What kind of reading experience does A Window Lived in a Wall offer?

This novel offers a slow, observational experience that finds strangeness in the familiar rhythms of Indian middle-class life. The tone is both gently comic and quietly melancholic, inviting readers to notice what is normally dismissed as routine—commutes, rentals, departmental politics—and to sense the philosophical weight these carry. It rewards patience and an appetite for fiction that treats the mundane as worthy of sustained attention, leaving behind a feeling of recognition rather than resolution.

Who will find this book most rewarding, and what does it expect of its reader?

  • Readers who appreciate character-driven fiction rooted in the texture of everyday Indian life
  • Those drawn to quiet, allegorical storytelling where symbolic gestures (a sadhu on an elephant) interrupt realism
  • Readers patient with narratives that explore the inner lives of ordinary professionals navigating dignity and constraint
  • Anyone interested in fiction published by Sahitya Akademi that bridges literary tradition and contemporary observation

What is the cultural significance of a mathematics teacher's story to Indian readers today?

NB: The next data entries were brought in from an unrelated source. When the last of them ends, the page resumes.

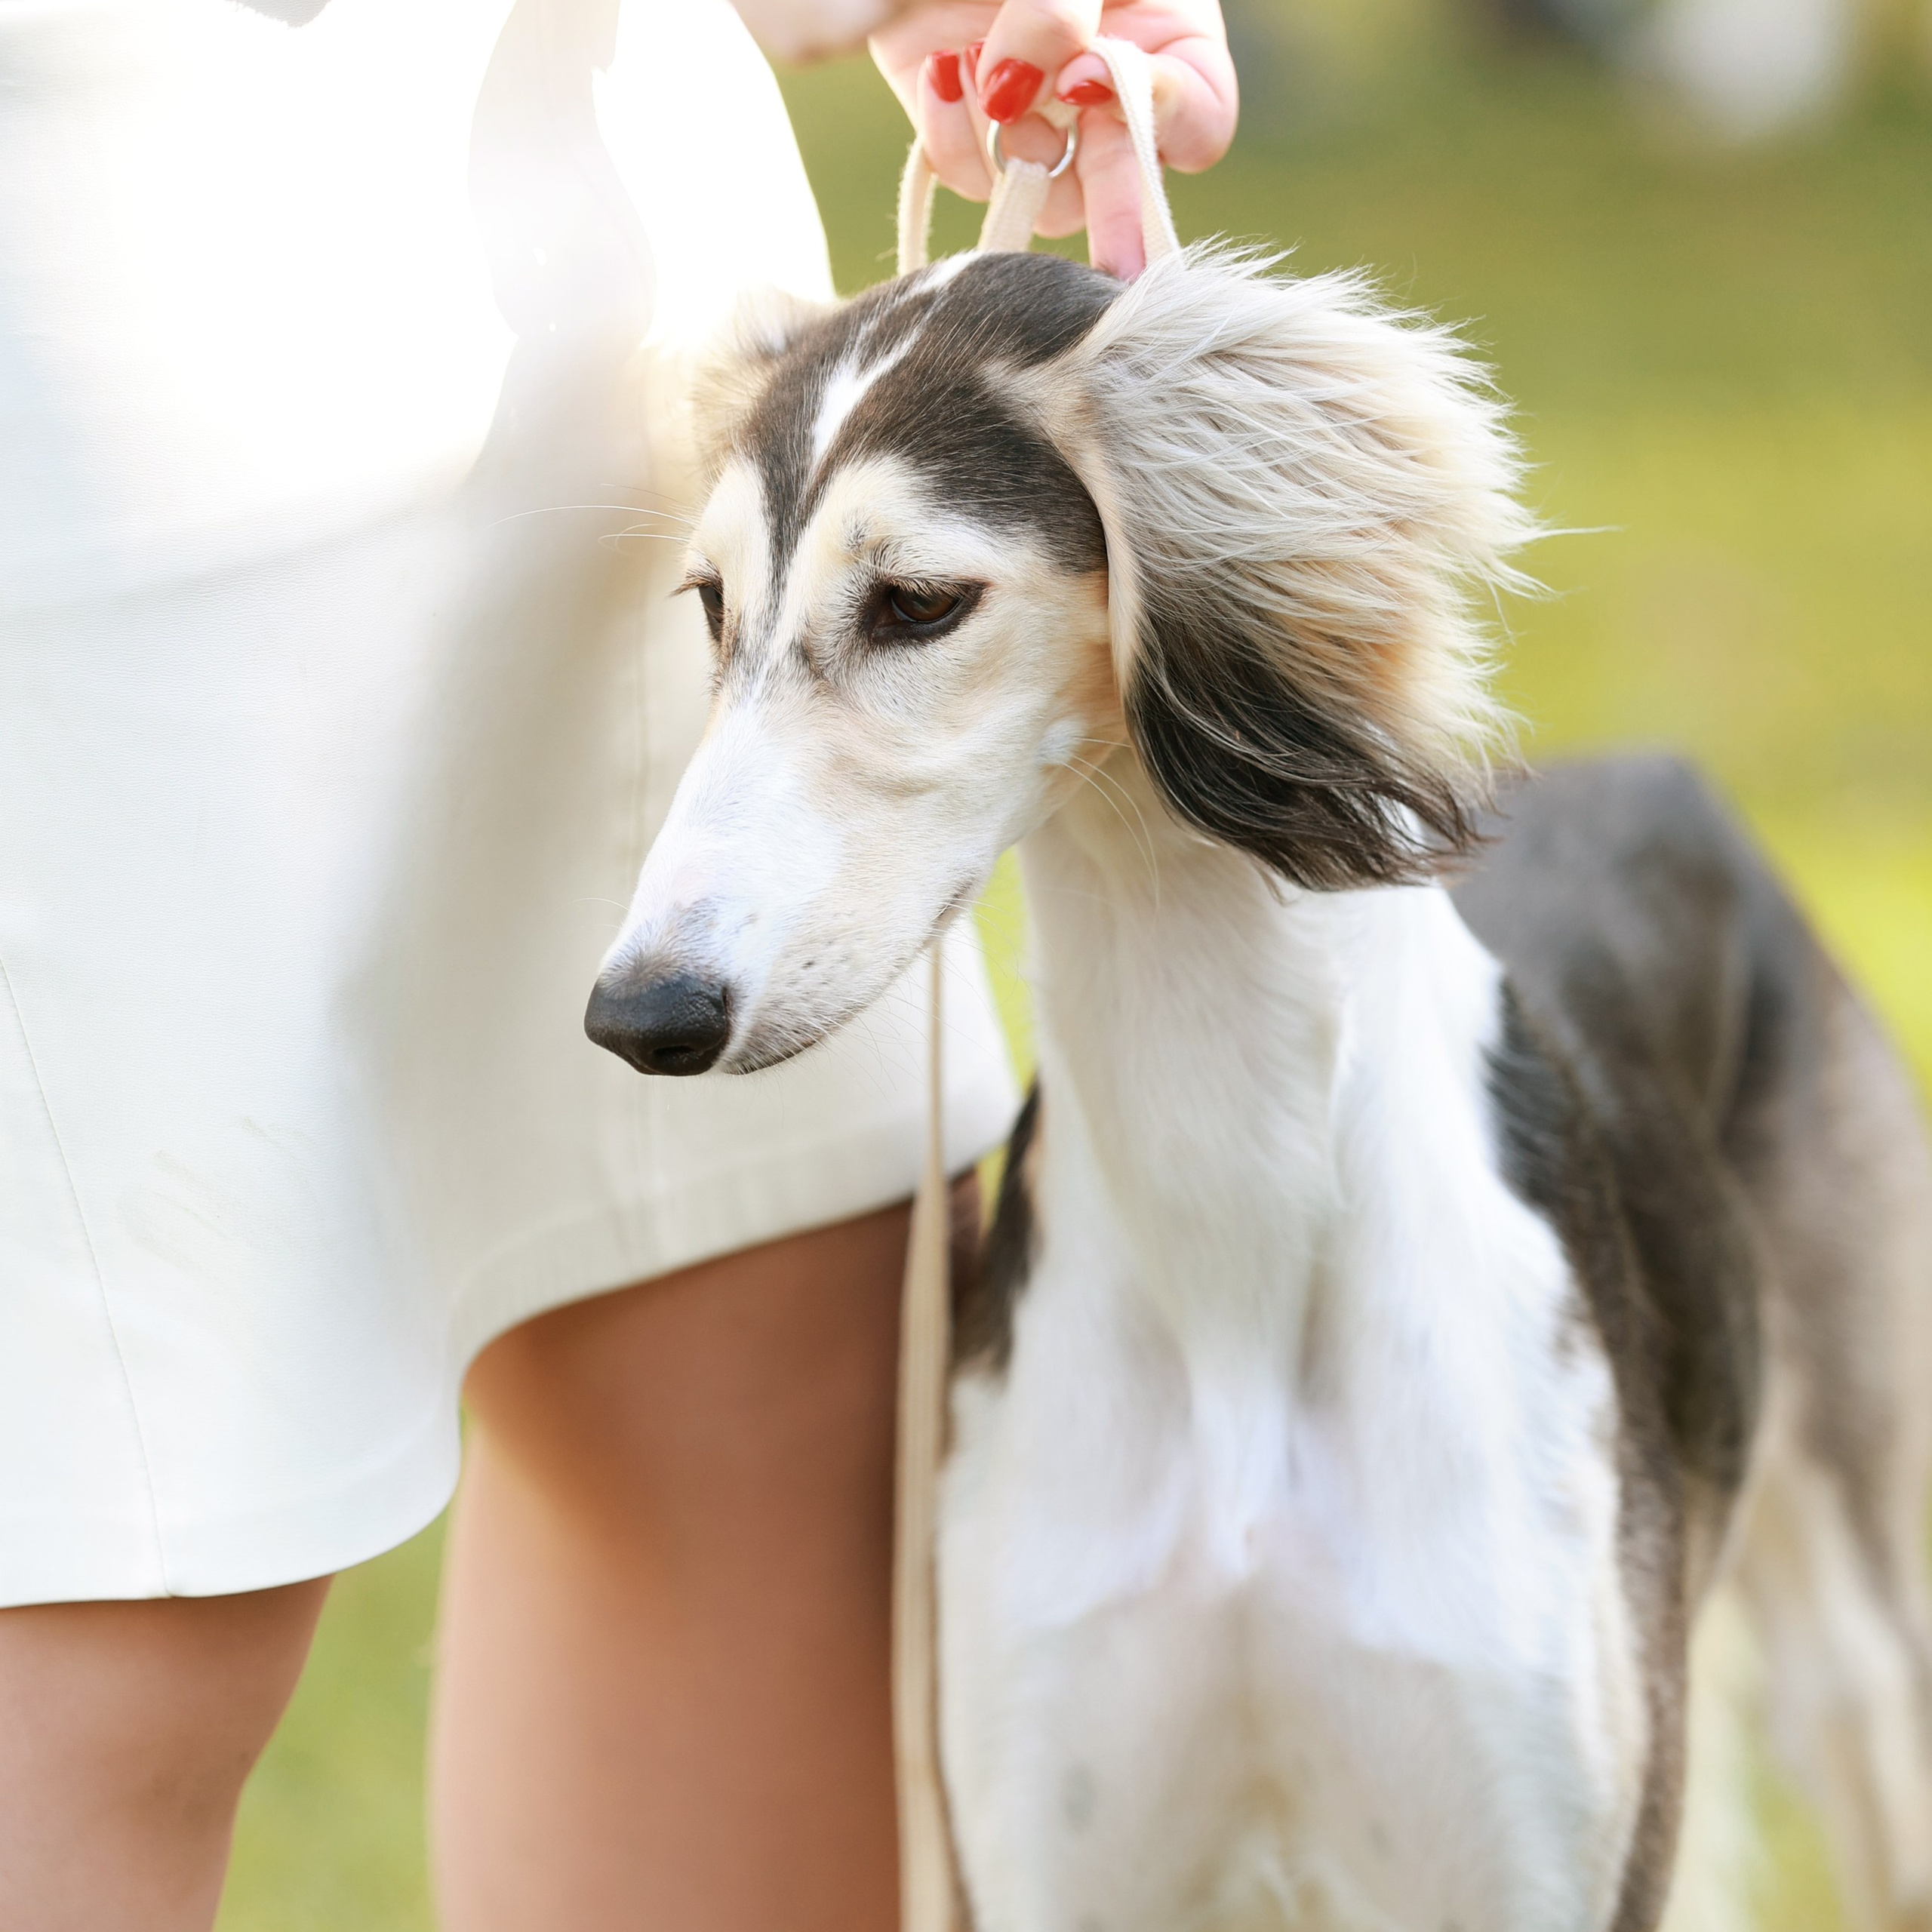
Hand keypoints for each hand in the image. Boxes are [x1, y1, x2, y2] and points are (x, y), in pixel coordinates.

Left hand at [870, 0, 1236, 277]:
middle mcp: (1105, 95)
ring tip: (980, 63)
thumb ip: (1063, 9)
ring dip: (1011, 140)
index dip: (1169, 119)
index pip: (1200, 121)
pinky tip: (940, 69)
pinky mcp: (962, 125)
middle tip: (1119, 271)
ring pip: (1040, 193)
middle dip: (1118, 217)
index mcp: (1164, 42)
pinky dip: (949, 128)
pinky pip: (967, 171)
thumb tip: (1029, 90)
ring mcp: (1034, 116)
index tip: (1102, 81)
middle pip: (1124, 184)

The figure of the mathematics teacher living in a one-room rental, dependent on unreliable jitneys, speaks directly to the precarity of India's educated middle class—a condition that persists across generations. The novel locates meaning not in upward mobility or dramatic escape, but in the small negotiations required to preserve selfhood within systems indifferent to individual dignity. It holds a mirror to a vast demographic whose stories are rarely centred in Indian fiction.

What makes this author's treatment of middle-class Indian life distinctive?

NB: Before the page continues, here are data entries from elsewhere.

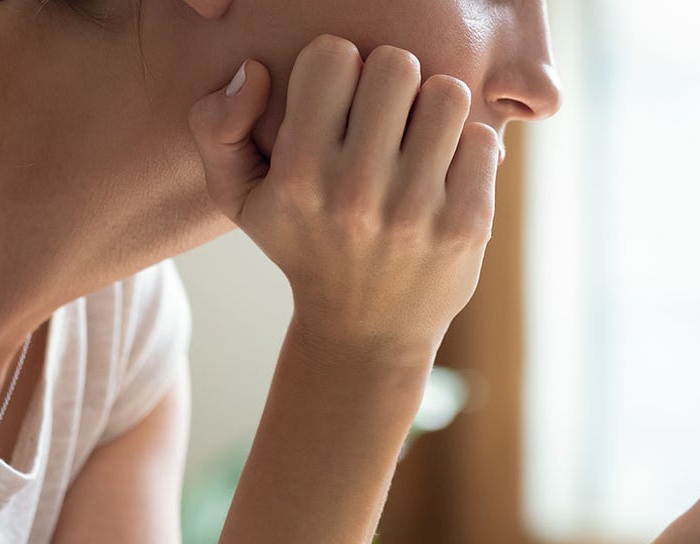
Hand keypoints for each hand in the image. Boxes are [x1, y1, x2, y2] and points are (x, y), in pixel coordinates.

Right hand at [188, 35, 498, 357]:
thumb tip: (255, 70)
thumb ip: (216, 126)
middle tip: (390, 114)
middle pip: (397, 65)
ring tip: (422, 137)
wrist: (367, 332)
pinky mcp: (466, 224)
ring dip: (437, 109)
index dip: (341, 67)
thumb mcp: (238, 197)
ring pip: (448, 94)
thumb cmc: (304, 245)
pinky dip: (469, 148)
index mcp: (298, 173)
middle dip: (395, 80)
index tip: (343, 101)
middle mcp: (356, 190)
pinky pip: (483, 140)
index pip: (333, 56)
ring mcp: (416, 209)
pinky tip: (447, 173)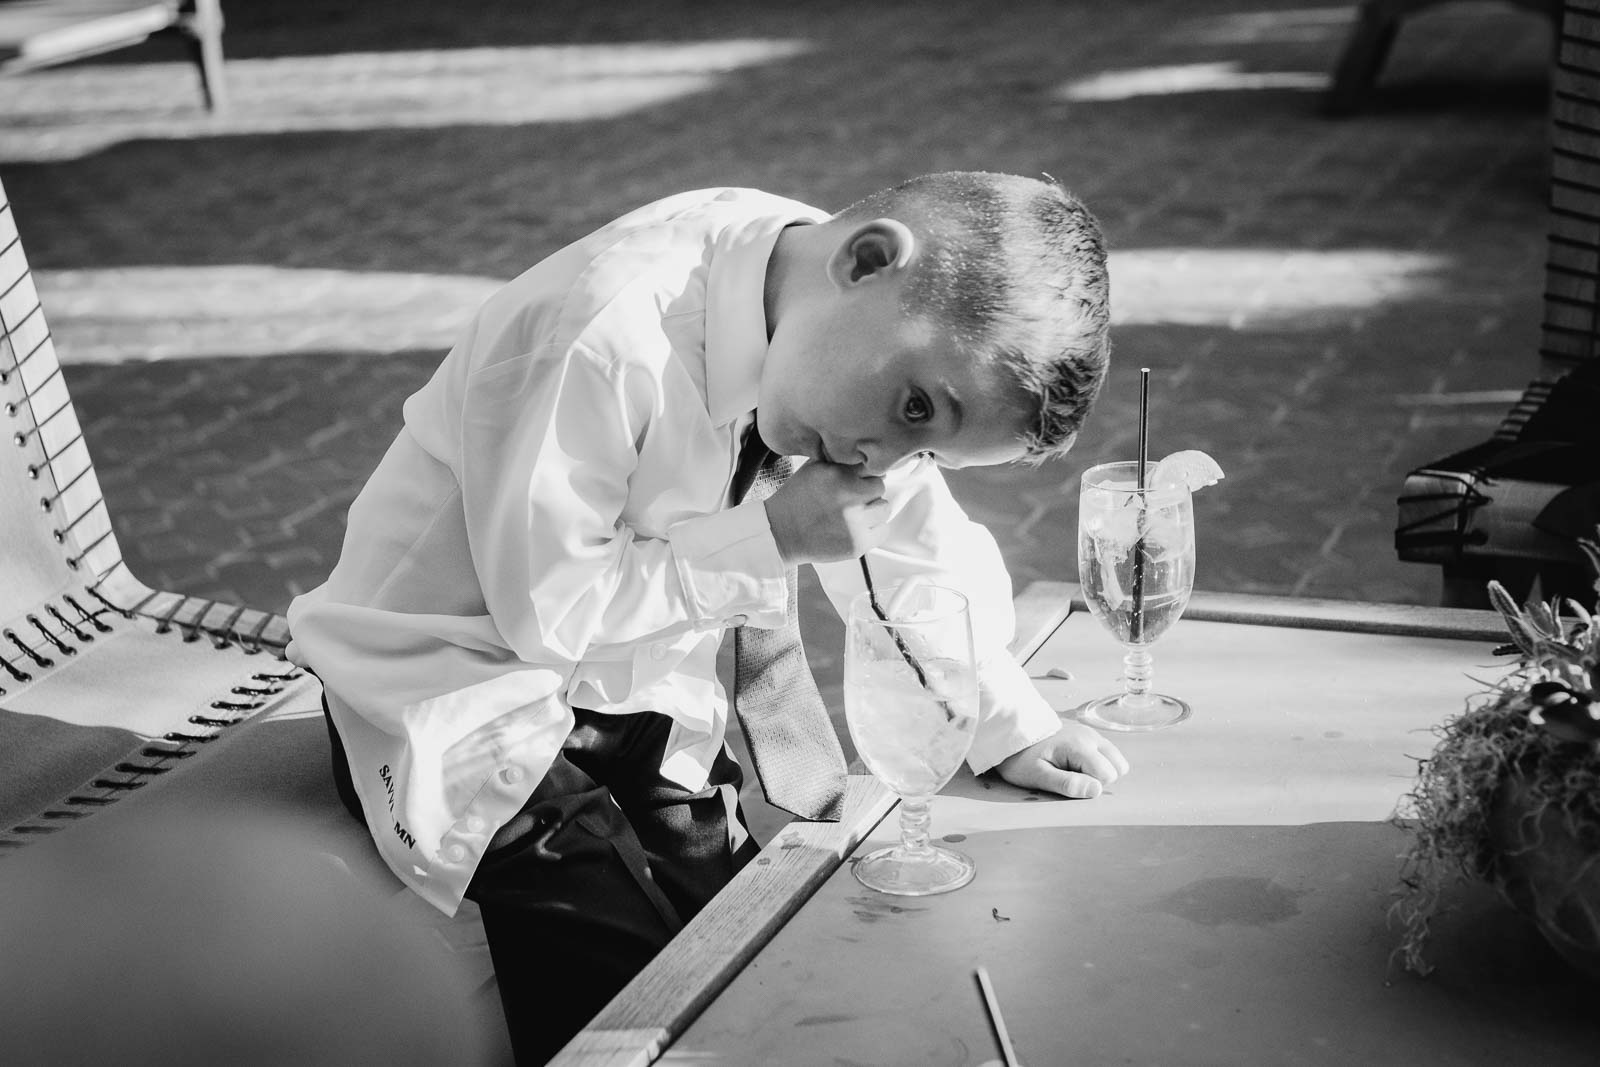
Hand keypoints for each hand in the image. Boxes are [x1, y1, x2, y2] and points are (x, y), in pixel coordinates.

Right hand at [763, 462, 889, 563]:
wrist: (779, 533)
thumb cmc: (796, 501)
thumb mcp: (813, 469)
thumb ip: (838, 459)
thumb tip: (865, 454)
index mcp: (837, 474)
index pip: (870, 466)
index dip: (863, 474)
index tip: (857, 481)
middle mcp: (848, 496)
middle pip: (879, 486)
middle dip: (867, 492)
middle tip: (851, 500)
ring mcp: (854, 521)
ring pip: (884, 508)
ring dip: (873, 510)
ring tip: (854, 515)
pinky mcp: (858, 543)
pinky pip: (883, 531)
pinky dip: (873, 530)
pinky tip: (856, 529)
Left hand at [994, 720, 1128, 798]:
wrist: (1009, 735)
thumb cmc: (1021, 758)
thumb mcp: (1038, 775)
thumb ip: (1067, 784)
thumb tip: (1096, 790)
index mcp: (1079, 746)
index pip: (1108, 775)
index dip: (1090, 785)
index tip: (1067, 781)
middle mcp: (1090, 736)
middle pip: (1118, 767)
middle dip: (1099, 778)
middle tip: (1070, 776)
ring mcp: (1090, 733)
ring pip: (1115, 759)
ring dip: (1100, 770)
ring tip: (1073, 770)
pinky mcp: (1087, 734)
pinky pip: (1106, 753)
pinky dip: (1097, 762)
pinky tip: (1074, 764)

Rather than framing middle-class struggle as tragedy or satire, this narrative treats it with a kind of surreal tenderness. The inclusion of the sadhu on an elephant—a fantastical, almost mythic intrusion into Raghuvar Prasad's routine—suggests that escape or transcendence might arrive not through conventional success but through unexpected grace. The prose resists both sentimentality and cynicism, instead offering a patient, almost allegorical gaze on how dignity is quietly maintained.

What does this book leave the reader with long after finishing it?

It leaves behind a heightened attentiveness to the symbolic potential of ordinary routines—the way a commute, a rented room, or a chance friendship can carry existential freight. Readers may find themselves noticing the quiet heroism required to live within constraint, and the strangeness that lives just beneath the surface of predictable days. The image of the window in the wall lingers as a question about what we frame, what we see, and what remains just out of view.